CDM Early Day Motion
14 May 2007
Cameron makes a U-Turn!
Conservative leader David Cameron yesterday did a u-turn on his opposition to regulations that could play a key role in improving health and safety in the construction industry.
Mr Cameron had put forward an Early Day Motion calling for the Construction (Design Management) (CDM) Regulations 2007 to be annulled, something that Institution of Occupational Safety and Health (IOSH) felt would be misguided.
However, at the debate, Andrew Selous MP, who was speaking in favour of the motion, said that it was never the intention of his party to seek the annulment of the regulations:
"There is a set form of words for an early day motion and I personally think it unfortunate that it has to use the phrase "annul" the regulations. My party and I are wholly committed to the highest possible standards of health and safety."
Mr Selous said the intention of the motion was to "probe Ministers on the issue", to ask them to go further and faster in some circumstances, to question why they were taking certain approaches and to seek assurances about the implementation of the regulations.
The parliamentary under secretary of state for work and pensions, Anne McGuire MP, wasn't amused, though. She accused the Conservatives of "a feat of political athleticism".
"The Opposition give out the message that on health and safety issues they see regulation and burden, whereas we see the welfare of the construction worker. The message that has been given here to the construction industry, to clients and to cowboy builders is that the Conservatives want to annul regulations that are about improving the health and safety of workers in this country."
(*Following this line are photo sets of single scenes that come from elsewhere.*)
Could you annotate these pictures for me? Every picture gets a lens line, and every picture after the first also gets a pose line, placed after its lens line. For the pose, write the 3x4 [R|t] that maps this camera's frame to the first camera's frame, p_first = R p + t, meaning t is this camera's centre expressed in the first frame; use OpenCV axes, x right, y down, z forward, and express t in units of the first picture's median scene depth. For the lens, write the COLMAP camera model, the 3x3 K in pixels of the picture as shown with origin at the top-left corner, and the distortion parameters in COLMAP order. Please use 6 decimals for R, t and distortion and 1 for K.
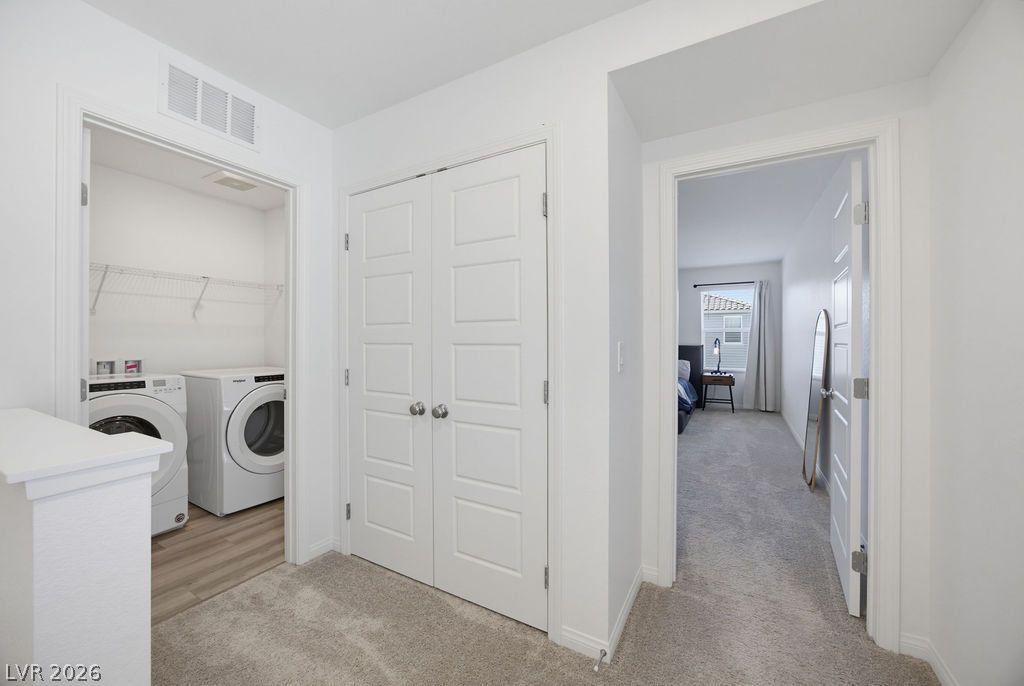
lens RADIAL K [[394.9, 0, 509.5], [0, 394.9, 339.2], [0, 0, 1]] dist [-0.019986, 0.003992]
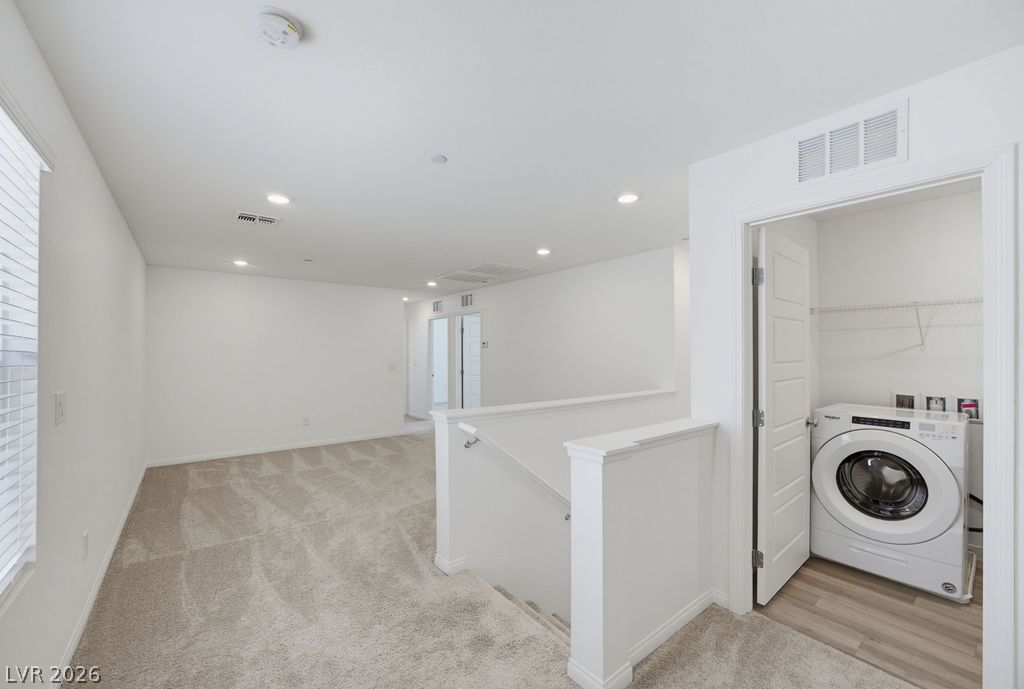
lens RADIAL K [[402.2, 0, 504.5], [0, 402.2, 351.3], [0, 0, 1]] dist [-0.011084, 0.001679]
pose [[-0.372299, -0.004855, -0.928100, 0.347173], [-0.003307, 0.999987, -0.003905, -0.059912], [0.928107, 0.001616, -0.372310, 0.424547]]
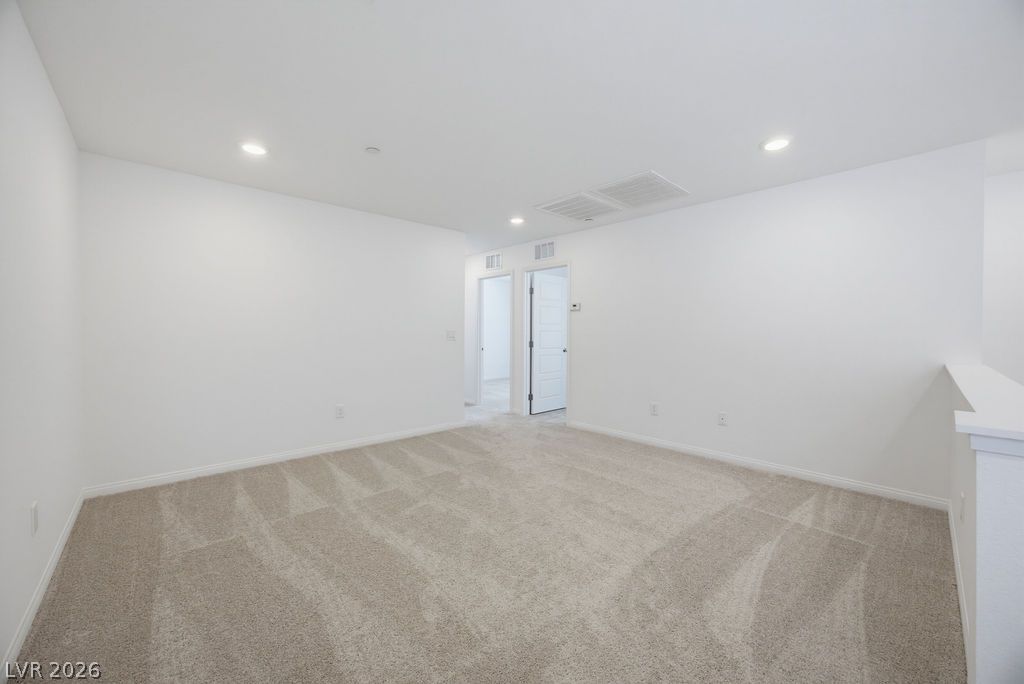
lens RADIAL K [[394.9, 0, 522.6], [0, 394.9, 338.2], [0, 0, 1]] dist [-0.019986, 0.003992]
pose [[-0.286673, 0.012201, -0.957951, -0.128095], [-0.010437, 0.999820, 0.015857, 0.018082], [0.957971, 0.014544, -0.286494, -0.429167]]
Richard Jones, IOSH's director of technical affairs, attended the debate and said that he was "pleased" with the outcome:
"Seeking an annulment was wholly inappropriate and sent out entirely the wrong message to business. This type of knee-jerk reaction to health and safety improvements must never be repeated. We hope that those in positions to make decisions and influence public opinion act in a more responsible and considered way in future."
"CDM 2007 is about designing-in safety and taking a planned, risk-based approach. It's a win-win situation: workers and public will be protected and the client will avoid delays and unscheduled costs. It's about practical problem solving - getting the job done well and safely." An average of one worker is killed and 70 injured each week in the construction industry. In the last 25 years, over 2,800 people have died from injuries received as a result of construction work, and many more have been injured or made ill. 20 young people, aged 16-19, have been killed in the construction industry in the last decade.